━━━ Provided text

Bridging the Gaping Chasm
Isaiah wrote, “Your iniquities have separated you from your God” (59:2); and God showed Israel that only blood can bridge the gap.
What an experience it must have been. For 400 years, the Israelites lived in Egypt, a land whose gods were as numerous as the elements of the natural world. Then they witnessed a miracle: their deliverance from Pharaoh and his armies by the hand of the God of Abraham, Isaac, and Jacob, the Maker of heaven and Earth.
Encamped at the base of Mount Sinai, the Israelites learned just how different their God was from the gods of other nations.
Moses communicated God’s message to Israel: In three days, the Lord would meet with the Israelites in a special way that required them to be a consecrated, holy people. In addition to washing their clothing, the people were ordered not to ascend the mountain or even touch it because God’s presence soon would dwell there.
On the morning of the third day, they witnessed a spectacle they would never forget. With lightning, thunder, and a trumpet blast, the fiery presence of the omnipotent God descended on Sinai, shaking the earth beneath their feet. They stood in awe before the Creator of the universe.
This encounter set the tone for Israel’s relationship with its God. He was “merciful and gracious, longsuffering, and abounding in goodness and truth, keeping mercy for thousands, forgiving iniquity and transgression and sin” (Ex. 34:6–7). But He also was not to be trifled with or approached in a casual, come-as-you-are manner. This was almighty God, the Holy One of Israel.
Though not distant or removed from the affairs and troubles of His people, God made it clear the Israelites were sinful; and their sin separated them—physically and spiritually—from Him.
The Torah, or Law, that God gave at Sinai was meant to keep Israel separate from the nations by holding it to a high standard of holiness. It also revealed the sinfulness of the human heart. As the apostle Paul wrote later, “I would not have known sin except through the law” (Rom. 7:7).
So, what are some of the laws that revealed to God’s Chosen People their sin?
Physical Relationships
First, God commanded Israel concerning physical relationships with others. In Leviticus 18, He forbade (among other things) sexual contact with blood relatives (vv. 6–16), a neighbor’s wife (v. 20), and members of the same sex (v. 22).
He made a point of explaining that such sins separate man from a holy God. Repeatedly throughout the Torah, including six times in Leviticus 18 alone, God tied His commands to the fact that He is YHVH (Hebrew, Yehovah [Jehovah]). As Israel’s holy Maker, He would not permit the people called by His name to defile it.
In fact, God told His people He cast out the Canaanites, who occupied the land prior to Israel, for the very sins He was warning them against (v. 27); and He promised to do the same to them if they engaged in such practices (vv. 26–29). So, if they disobeyed Him, the sin that separated Israel spiritually from God would also separate them physically from the land He gave to them.
The Occult
God also forbade Israel to become involved in the occult. He graciously revealed Himself to His people and showed them that He is the only true and living God, the only one worthy of worship.

━━━━━━
━━━ Provided information

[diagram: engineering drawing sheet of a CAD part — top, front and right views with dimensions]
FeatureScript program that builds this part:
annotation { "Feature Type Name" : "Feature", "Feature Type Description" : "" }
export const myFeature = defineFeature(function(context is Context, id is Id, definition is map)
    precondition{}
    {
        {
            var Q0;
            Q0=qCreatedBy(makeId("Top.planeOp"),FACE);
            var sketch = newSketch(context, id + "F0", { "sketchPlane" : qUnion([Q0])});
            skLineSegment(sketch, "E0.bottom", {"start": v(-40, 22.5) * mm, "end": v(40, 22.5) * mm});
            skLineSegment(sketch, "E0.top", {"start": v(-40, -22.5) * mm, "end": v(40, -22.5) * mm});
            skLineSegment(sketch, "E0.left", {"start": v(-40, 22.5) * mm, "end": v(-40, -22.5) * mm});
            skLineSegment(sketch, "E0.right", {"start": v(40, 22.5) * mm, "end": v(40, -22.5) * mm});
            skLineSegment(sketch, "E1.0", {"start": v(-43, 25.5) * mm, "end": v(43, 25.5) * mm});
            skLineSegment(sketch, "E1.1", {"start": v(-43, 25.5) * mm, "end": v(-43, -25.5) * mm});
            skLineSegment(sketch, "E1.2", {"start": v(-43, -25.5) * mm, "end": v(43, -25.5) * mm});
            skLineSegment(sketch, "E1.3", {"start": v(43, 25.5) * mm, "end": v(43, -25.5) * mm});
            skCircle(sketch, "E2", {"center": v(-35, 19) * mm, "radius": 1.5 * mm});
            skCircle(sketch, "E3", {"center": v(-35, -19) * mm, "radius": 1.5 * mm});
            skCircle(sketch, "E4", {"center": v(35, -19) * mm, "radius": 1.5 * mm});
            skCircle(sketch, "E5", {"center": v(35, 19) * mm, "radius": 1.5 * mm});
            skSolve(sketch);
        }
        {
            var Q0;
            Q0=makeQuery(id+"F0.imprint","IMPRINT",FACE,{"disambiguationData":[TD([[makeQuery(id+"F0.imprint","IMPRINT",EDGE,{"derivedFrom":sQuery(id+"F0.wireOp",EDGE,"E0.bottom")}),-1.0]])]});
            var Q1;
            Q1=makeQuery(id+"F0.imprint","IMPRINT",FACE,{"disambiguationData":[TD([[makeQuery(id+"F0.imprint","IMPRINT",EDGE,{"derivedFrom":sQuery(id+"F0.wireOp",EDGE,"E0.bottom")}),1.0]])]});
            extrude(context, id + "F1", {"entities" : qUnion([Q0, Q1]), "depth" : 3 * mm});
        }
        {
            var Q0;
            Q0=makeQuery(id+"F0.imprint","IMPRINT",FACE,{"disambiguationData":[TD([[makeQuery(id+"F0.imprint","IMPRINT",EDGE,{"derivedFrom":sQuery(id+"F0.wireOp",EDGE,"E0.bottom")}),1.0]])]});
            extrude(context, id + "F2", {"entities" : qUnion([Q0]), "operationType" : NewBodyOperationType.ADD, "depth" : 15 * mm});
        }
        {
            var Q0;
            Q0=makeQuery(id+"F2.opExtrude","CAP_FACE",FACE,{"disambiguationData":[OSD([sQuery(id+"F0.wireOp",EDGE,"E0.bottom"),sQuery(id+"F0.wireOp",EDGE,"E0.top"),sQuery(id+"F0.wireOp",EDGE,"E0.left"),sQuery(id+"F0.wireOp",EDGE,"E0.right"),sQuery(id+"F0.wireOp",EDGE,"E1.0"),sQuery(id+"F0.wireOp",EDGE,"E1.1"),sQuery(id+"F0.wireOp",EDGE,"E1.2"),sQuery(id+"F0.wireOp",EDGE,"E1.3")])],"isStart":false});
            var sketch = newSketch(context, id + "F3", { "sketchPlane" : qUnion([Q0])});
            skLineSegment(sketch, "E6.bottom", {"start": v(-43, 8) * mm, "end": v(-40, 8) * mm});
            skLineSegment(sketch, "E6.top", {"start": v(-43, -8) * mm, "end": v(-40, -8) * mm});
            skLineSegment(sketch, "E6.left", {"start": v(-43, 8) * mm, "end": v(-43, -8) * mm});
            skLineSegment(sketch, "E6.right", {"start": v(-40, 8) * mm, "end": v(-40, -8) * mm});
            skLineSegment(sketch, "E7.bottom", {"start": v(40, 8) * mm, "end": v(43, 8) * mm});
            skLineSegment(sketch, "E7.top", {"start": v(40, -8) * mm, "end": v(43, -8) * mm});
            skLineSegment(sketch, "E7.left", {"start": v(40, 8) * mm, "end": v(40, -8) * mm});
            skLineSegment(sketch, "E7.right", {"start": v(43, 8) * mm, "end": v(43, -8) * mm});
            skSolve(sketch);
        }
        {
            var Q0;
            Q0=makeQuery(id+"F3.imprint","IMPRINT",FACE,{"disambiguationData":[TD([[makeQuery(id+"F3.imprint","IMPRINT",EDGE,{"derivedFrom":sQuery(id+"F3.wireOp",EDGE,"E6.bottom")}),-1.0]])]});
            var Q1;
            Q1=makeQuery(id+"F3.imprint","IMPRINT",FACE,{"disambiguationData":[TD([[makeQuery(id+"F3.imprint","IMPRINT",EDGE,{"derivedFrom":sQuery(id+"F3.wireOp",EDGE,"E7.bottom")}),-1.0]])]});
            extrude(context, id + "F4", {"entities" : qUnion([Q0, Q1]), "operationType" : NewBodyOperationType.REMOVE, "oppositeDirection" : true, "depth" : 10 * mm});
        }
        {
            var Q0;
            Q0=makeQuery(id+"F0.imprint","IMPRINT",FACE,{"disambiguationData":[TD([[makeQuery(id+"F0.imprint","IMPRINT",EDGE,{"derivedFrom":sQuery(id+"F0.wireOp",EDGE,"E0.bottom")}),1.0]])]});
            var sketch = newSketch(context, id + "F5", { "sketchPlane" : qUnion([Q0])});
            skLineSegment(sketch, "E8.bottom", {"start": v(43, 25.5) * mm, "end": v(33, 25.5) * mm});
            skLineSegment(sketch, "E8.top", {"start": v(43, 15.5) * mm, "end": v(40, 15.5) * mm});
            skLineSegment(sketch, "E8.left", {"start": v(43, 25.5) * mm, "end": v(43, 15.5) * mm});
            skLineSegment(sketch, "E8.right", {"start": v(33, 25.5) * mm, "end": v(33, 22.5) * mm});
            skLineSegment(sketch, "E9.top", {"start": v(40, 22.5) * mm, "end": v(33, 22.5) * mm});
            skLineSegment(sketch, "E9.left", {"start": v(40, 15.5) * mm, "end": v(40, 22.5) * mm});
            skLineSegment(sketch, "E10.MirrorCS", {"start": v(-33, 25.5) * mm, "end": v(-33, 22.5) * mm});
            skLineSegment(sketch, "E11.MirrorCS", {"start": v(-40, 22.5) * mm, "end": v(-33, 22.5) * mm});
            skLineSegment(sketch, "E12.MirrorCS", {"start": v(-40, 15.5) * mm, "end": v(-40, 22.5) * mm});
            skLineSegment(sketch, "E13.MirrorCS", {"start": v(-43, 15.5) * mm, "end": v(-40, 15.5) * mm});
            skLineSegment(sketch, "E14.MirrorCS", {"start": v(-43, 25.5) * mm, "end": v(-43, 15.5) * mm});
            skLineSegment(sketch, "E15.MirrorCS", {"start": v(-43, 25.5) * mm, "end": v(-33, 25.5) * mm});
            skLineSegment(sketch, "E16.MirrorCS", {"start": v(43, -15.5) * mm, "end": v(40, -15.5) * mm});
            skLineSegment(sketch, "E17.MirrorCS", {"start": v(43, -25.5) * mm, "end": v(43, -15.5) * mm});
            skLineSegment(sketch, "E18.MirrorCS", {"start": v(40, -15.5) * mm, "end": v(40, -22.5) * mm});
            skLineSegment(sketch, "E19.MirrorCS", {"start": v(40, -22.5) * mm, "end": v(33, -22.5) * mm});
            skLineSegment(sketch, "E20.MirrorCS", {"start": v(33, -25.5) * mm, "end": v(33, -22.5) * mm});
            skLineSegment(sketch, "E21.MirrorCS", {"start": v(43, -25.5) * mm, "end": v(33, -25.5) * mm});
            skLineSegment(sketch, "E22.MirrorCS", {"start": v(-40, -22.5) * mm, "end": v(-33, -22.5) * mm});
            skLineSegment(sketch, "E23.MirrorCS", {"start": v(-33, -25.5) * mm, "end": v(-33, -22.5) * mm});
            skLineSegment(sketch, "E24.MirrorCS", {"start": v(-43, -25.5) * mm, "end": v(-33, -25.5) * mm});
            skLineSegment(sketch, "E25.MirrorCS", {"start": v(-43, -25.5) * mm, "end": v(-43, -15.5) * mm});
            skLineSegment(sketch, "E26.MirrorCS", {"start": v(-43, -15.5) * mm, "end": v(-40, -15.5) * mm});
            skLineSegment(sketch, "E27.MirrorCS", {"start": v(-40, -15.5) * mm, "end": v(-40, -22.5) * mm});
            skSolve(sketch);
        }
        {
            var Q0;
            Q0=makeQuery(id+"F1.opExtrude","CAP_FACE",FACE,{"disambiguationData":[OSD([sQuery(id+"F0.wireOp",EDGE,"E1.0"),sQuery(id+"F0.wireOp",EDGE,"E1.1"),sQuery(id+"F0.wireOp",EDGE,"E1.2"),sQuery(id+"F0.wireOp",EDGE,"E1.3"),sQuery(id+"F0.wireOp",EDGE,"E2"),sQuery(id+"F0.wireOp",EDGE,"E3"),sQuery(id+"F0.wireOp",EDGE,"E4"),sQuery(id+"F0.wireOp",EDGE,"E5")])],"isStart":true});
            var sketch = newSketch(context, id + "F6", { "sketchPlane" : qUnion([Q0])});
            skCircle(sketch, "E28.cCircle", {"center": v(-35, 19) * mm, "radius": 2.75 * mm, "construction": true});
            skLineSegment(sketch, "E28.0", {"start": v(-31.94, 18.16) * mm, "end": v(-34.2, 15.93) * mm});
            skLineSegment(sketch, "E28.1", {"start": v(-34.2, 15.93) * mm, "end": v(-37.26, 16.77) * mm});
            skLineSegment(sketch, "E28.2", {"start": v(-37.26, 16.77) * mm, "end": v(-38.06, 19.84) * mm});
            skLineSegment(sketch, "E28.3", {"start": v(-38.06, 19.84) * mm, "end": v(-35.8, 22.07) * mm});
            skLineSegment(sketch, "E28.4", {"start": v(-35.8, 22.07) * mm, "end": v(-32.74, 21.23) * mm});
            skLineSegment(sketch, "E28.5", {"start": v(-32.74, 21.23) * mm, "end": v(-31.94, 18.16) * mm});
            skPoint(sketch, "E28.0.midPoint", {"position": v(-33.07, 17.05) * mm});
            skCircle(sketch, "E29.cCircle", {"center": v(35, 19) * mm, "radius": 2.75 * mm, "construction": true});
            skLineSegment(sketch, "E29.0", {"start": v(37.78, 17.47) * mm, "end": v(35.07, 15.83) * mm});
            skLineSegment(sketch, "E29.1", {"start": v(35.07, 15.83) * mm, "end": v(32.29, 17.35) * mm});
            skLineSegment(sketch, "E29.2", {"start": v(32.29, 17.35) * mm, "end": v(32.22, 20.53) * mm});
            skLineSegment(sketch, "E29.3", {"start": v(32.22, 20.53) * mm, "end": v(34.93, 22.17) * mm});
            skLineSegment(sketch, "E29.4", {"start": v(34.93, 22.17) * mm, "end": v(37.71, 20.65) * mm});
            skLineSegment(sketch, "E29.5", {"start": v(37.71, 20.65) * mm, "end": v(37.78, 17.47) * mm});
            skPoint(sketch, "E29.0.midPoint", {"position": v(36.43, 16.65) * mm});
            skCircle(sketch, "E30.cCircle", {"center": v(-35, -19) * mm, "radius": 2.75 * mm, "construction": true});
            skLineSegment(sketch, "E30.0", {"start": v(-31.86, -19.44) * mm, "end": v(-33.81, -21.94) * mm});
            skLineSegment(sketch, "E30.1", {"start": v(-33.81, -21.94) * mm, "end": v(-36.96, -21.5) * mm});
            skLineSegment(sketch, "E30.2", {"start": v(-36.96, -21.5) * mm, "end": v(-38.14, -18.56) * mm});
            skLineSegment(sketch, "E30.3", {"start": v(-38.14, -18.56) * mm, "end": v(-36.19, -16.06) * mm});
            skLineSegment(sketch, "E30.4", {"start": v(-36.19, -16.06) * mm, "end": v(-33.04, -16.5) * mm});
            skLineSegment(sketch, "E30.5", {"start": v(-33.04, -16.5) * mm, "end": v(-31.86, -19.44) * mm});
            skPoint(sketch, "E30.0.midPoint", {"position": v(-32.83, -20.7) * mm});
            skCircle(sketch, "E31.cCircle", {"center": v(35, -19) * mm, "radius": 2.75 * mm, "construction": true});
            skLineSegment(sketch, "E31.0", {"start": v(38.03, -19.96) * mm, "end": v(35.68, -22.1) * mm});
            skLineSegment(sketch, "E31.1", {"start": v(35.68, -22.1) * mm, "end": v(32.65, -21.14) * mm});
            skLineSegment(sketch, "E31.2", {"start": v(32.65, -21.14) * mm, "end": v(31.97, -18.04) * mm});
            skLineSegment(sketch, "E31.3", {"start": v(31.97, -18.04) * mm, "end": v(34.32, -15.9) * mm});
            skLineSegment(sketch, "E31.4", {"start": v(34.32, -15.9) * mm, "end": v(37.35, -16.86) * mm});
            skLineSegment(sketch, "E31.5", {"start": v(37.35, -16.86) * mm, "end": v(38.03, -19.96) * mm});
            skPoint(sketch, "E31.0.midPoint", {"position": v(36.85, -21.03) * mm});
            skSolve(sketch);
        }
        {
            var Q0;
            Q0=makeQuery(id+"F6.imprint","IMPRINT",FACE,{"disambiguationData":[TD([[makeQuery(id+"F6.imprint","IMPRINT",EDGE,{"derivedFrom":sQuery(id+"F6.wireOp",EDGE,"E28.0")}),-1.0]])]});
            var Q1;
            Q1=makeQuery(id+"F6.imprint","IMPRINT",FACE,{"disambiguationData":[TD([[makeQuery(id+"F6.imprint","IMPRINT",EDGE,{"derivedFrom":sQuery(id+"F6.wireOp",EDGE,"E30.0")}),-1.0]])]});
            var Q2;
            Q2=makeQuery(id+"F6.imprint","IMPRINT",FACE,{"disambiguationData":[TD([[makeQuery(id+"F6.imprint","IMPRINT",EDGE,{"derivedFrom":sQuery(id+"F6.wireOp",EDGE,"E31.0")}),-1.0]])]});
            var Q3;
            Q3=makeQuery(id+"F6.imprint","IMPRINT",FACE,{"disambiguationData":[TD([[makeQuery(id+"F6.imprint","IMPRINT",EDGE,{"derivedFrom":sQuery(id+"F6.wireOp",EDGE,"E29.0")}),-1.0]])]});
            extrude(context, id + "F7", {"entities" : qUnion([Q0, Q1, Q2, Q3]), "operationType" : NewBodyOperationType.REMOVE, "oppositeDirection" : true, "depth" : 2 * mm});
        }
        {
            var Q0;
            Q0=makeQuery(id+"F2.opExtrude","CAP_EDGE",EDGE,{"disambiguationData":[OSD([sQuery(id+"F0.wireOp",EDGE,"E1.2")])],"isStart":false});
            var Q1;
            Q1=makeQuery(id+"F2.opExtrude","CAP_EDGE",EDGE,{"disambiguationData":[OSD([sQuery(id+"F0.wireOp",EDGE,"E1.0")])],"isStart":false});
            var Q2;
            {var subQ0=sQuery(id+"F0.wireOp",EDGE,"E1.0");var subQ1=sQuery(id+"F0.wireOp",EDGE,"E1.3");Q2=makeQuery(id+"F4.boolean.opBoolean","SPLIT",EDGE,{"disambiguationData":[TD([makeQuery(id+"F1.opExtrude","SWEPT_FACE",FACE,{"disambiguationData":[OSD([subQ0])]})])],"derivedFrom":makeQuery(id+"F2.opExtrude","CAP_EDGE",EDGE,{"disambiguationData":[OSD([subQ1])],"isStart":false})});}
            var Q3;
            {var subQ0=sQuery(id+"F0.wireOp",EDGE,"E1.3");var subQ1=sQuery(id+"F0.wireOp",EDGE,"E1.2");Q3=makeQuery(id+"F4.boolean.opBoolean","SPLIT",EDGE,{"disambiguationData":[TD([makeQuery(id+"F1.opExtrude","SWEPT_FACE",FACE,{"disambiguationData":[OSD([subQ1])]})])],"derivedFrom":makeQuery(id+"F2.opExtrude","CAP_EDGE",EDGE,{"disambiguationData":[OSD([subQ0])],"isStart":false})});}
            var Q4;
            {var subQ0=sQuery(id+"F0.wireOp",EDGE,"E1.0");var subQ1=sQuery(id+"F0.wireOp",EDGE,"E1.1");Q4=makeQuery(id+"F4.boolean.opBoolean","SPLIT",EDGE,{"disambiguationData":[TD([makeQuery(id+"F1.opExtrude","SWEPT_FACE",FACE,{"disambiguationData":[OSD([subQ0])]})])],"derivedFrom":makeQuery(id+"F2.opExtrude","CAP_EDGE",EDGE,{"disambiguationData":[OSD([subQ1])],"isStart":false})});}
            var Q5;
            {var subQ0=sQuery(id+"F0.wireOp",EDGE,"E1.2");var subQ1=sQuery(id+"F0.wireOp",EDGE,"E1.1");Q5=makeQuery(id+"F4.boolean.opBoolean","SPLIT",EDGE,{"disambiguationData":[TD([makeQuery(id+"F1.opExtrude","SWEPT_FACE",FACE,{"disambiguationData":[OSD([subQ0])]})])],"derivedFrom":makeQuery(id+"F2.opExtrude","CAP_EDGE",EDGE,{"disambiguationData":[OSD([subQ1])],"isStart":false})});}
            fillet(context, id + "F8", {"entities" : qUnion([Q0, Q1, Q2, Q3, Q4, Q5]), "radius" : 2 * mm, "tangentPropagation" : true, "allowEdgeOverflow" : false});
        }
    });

━━━━━━

* _Do this_:
Continue the passage on the laws that separated Israel from its holy God, picking up after its final sentence.

* _Reply_:
Still, He knew the occult was so firmly baked into Canaanite worship that it would tempt Israel (cf. 1 Sam. 28:3–25). So, He warned the nation, “The person who turns to mediums and familiar spirits, to prostitute himself with them, I will set My face against that person and cut him off from his people” (Lev. 20:6). Worshiping other gods, whether by sacrificing one’s children to Molech or by consulting demons, was a defiling, deadly sin.
God told the Israelites to shun these evil practices and devote themselves to following Him (v. 7). Again, the Lord’s reason was inextricably tied to His character: “I am the LORD [YHVH] your God. . . . I am the LORD who sanctifies you” (vv. 7–8).
That the same nation that witnessed God’s miraculous deliverance from Egypt, His provisions in the wilderness, and His revelation at Sinai would exchange its worship of YHVH for the worship of spirits clearly evidenced their sinful hearts.
Blasphemy
While many of God’s laws are given in a hypothetical sense—“If a man does X, then you shall do Y to him”—Scripture provides a real-time example of the law against blasphemy.
A young man, whose mother was an Israelite, fought with another man. During the fight, the young man “blasphemed the name of the LORD and cursed” (24:11). After taking the young man into custody, Moses sought God’s will on the matter; and God was not ambiguous: “Take outside the camp him who has cursed; then let all who heard him lay their hands on his head, and let all the congregation stone him” (v. 14).
In today’s America, such a response to sin seems radical. But God wanted His people to understand that profaning His holy name demanded death. It was the ultimate deterrent.
Blood Sacrifices
Though there are hundreds of examples of how the Mosaic Law demonstrates man’s sinfulness and God’s holiness, none are as vivid as the blood offerings.
Although each offering category had requirements for the types of animals to be sacrificed, the concept remained fundamentally the same: Blood had to be shed to obtain fellowship with God.
In fact, God told the Israelites that they, as well as Gentiles who journeyed with them, were forbidden from consuming blood: “For the life of the flesh is in the blood, and I have given it to you upon the altar to make atonement for your souls; for it is the blood that makes atonement for the soul” (17:11).
Though it could not make the sinner righteous (Heb. 10:1), the sacrificial system provided a temporary covering for sin. Nearly every blood sacrifice required the individual who offered the sacrifice to place his hand on the animal’s head before the animal was slain. This action identified the sinner with the animal and forced the sinner to recognize that the animal was a substitute for him. It should have embedded in the Israelite psyche the concept of substitutionary atonement.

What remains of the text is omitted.